Since their book was cancelled, Marvel decided it needed to start reminding people that it has X-Men, so in the panels above they explain why there had been no X-comics lately. The book had been running reprints for years, and the characters had dropped out of sight.
So, they made Beast hairy and gave a new, young writer the opportunity to fail. In his first Marvel work, Steve Englehart had nothing to lose. If he failed, nobody cared about the X-Men anyway. If he succeeded, he could rebirth a franchise character. Tom Sutton’s art was perfect, too: He portrayed a grotesque Beast, a savage, with much clearer and straightforward art for the rest of the characters in the book.

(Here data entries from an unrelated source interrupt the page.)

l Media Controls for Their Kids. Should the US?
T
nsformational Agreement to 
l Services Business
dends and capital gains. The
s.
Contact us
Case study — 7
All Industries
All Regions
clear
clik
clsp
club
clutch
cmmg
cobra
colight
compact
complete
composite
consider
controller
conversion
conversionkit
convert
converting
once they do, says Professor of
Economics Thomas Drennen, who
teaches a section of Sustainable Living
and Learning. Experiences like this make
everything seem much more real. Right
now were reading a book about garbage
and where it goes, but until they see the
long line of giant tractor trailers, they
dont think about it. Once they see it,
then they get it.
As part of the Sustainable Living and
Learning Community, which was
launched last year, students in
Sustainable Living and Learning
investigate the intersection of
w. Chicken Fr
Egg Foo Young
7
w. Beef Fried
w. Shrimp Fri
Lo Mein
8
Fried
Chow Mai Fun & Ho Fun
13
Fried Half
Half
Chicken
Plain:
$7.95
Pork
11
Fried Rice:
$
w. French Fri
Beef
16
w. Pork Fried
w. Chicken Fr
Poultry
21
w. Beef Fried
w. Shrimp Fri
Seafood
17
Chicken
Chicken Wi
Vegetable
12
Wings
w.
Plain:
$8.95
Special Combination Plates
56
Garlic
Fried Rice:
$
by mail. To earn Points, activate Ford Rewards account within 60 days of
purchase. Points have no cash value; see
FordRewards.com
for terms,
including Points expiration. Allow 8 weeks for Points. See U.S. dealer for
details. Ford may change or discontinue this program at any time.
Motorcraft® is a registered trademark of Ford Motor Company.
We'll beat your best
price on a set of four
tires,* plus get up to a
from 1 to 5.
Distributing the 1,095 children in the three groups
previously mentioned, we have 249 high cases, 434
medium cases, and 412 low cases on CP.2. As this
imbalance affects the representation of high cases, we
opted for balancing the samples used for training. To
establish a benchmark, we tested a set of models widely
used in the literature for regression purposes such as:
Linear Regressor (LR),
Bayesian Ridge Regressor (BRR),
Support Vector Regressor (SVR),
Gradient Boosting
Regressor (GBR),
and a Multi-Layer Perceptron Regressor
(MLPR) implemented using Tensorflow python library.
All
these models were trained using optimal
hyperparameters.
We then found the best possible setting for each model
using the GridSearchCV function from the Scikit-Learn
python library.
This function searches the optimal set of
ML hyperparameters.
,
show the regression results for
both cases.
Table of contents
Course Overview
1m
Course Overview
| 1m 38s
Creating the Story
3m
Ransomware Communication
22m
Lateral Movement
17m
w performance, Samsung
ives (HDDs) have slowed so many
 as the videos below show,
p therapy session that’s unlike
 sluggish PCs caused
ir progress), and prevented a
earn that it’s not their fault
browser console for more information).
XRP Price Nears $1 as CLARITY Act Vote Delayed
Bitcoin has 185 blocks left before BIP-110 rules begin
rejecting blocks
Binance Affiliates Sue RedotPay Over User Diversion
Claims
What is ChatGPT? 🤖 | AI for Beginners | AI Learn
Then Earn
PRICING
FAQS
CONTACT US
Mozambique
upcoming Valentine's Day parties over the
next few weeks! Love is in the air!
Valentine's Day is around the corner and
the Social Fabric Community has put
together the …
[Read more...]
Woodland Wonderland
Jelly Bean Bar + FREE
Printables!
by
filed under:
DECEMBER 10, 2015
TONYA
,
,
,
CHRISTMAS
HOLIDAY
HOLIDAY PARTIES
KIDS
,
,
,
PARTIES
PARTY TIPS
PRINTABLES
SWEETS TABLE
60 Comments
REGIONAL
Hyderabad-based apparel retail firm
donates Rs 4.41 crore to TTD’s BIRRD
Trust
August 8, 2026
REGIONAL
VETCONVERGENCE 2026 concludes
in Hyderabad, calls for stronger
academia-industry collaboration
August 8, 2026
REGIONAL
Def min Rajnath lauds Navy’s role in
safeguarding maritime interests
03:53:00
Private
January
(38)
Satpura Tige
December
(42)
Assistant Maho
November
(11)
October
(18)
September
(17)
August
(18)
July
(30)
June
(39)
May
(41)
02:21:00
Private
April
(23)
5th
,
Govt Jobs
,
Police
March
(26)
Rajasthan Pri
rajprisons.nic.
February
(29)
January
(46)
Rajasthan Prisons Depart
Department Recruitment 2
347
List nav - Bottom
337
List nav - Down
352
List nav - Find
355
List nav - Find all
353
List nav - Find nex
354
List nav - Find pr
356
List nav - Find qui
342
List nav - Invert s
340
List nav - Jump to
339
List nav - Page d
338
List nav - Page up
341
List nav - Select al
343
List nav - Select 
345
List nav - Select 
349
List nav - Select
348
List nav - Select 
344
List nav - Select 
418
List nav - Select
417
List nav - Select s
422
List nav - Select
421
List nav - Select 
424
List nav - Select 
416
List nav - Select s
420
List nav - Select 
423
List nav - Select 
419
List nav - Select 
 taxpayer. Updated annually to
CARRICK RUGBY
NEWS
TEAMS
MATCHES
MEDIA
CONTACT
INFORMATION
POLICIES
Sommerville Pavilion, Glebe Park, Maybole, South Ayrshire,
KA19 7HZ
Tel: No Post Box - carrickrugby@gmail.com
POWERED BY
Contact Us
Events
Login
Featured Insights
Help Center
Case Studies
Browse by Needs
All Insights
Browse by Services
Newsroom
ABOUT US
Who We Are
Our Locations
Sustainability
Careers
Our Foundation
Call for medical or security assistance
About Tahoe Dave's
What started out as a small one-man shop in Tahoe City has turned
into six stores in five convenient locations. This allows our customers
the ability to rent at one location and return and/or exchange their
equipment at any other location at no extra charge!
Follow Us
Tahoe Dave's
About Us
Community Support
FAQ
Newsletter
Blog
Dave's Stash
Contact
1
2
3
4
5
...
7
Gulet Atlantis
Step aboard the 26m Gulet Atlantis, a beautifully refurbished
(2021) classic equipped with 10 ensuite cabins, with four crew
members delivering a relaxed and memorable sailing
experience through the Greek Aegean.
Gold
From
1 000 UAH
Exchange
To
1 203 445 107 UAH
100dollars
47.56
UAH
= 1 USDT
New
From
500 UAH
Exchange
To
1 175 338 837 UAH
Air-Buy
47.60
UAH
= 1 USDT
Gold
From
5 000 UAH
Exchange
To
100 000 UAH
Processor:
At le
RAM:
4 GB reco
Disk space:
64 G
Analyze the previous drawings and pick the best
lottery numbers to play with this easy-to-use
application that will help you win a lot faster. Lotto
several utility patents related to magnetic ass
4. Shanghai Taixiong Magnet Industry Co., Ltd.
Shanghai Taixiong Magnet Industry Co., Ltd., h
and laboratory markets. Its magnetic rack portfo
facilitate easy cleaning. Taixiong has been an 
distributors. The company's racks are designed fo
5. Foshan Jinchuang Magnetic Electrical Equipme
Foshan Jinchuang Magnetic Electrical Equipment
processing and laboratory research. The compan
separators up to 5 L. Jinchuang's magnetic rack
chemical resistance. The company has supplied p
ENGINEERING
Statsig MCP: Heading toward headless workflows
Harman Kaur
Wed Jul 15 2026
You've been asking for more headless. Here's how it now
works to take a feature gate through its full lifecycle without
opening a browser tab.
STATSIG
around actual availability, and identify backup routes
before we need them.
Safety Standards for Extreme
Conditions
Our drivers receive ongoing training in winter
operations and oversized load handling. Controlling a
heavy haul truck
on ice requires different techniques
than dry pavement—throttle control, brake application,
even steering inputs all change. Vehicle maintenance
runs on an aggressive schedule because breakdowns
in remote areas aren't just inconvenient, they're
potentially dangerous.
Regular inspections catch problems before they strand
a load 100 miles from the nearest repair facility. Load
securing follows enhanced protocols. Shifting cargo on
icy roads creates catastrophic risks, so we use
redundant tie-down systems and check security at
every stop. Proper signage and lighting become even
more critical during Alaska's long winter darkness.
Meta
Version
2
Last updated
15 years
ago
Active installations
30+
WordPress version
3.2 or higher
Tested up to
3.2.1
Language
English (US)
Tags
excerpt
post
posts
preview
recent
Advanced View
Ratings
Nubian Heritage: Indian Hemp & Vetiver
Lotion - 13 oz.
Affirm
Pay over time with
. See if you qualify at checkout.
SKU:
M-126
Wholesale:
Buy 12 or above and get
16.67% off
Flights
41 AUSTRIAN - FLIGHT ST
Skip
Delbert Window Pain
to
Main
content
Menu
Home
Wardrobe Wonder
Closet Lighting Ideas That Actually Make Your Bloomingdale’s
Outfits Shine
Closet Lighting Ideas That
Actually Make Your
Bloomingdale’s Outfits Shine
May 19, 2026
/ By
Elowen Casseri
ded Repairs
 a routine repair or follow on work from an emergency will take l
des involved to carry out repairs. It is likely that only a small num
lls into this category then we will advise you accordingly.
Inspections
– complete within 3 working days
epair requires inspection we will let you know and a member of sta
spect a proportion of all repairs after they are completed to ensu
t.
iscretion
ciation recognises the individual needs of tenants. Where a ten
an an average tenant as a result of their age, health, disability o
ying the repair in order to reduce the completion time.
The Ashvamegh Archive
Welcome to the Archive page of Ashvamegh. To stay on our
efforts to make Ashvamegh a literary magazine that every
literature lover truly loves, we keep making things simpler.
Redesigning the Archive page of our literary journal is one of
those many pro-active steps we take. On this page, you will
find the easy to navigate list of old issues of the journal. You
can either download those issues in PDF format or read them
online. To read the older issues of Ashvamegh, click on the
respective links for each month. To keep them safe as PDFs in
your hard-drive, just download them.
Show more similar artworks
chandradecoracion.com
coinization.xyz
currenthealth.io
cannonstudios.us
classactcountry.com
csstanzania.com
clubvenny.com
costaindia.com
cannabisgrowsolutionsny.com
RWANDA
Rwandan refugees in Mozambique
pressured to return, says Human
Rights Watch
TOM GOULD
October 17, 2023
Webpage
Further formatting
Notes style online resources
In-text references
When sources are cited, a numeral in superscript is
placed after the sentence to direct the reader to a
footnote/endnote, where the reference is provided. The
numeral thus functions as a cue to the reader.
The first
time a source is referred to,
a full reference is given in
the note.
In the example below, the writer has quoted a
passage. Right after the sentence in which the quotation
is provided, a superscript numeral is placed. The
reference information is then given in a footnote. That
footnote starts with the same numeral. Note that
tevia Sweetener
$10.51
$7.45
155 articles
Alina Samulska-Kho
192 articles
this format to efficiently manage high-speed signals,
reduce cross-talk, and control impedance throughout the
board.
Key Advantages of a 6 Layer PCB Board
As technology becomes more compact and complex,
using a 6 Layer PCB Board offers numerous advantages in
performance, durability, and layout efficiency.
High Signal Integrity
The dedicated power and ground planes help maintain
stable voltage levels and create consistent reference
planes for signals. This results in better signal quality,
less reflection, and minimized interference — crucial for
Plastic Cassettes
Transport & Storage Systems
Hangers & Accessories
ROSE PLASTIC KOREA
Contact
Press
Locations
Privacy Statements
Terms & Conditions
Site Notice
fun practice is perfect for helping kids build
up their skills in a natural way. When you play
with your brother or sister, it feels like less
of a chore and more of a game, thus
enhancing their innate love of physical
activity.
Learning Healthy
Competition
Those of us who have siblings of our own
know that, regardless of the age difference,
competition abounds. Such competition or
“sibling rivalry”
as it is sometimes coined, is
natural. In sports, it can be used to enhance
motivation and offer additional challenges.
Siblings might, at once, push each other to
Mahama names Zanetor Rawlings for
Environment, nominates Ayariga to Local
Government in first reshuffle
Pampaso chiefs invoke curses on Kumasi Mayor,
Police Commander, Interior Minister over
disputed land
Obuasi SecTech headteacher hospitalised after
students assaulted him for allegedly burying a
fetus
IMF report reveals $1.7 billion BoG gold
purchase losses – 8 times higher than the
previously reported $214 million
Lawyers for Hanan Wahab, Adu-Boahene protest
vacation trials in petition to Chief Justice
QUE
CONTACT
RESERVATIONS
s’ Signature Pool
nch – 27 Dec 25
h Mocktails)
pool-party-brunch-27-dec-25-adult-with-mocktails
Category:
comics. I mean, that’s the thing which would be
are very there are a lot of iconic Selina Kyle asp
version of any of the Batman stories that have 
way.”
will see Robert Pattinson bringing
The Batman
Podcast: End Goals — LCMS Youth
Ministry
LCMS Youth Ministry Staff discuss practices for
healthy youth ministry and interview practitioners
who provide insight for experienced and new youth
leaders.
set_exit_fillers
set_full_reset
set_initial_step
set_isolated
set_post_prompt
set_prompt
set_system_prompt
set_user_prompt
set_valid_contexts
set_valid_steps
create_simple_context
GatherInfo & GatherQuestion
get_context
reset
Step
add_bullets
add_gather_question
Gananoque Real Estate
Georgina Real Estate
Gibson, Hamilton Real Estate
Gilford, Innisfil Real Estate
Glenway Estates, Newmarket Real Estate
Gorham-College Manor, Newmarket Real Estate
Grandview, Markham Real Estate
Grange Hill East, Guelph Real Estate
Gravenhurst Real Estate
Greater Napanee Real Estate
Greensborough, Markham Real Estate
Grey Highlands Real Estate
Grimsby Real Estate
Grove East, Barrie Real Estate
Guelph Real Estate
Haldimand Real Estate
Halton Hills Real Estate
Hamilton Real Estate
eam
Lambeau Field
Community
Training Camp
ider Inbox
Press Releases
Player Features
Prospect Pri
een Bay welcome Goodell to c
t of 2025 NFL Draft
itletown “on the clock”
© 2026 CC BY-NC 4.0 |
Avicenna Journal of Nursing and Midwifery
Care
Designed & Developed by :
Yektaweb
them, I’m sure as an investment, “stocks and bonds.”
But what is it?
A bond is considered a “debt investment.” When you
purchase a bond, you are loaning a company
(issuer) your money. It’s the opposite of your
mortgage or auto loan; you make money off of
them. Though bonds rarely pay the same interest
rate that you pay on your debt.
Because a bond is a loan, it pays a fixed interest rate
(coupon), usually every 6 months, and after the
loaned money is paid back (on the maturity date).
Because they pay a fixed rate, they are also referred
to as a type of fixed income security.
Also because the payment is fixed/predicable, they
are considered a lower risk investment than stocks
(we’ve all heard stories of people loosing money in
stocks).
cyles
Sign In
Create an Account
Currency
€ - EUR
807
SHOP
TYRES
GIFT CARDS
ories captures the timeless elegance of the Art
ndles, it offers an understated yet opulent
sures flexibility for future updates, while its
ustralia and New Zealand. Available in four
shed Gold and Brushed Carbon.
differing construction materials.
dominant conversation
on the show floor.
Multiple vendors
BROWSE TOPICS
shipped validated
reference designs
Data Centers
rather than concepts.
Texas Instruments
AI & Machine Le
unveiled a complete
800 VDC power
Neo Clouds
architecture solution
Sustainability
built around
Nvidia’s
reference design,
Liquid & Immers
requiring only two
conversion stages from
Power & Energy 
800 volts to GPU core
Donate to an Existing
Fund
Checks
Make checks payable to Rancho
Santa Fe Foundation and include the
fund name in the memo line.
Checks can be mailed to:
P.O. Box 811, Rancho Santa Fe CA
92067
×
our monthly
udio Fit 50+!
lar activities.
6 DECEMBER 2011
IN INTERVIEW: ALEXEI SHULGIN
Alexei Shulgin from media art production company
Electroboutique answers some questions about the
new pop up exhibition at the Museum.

But how to sell a mutant nobody remembered or cared about? Easy: Put Iron Man in the book!
Beast and Iron Man fight.
Can Iron Man really be strangled while in his armor?
In these early issues, Beast has a “savage” side that he tries to keep under control, kind of like a milder Hulk (or a werewolf). One thing though: Since when was Beast bulletproof? Answer: Never. The above scene never happened.
It was all Mastermind messing with Beast.
He and the Evil Mutants make an appearance as the villains of the story.
Beast kicks his ass.
It’s a nice, soft reboot of the X-verse. Hard to believe the most successful franchise in history almost died out.
These issues also bring Golden Age fashion model and future Hellcat Patsy Walker into the current Marvel Universe, along with her husband, future Mad Dog, Robert “Buzz” Baxter.
They’re at a party with Thing and Tony Stark.
Beast invents a suit to allow him to go undercover, but it kind of plays out like a weird bondage thing. Still, it enables him to meet Tony Stark and his fiancee…
I didn’t remember that they were engaged.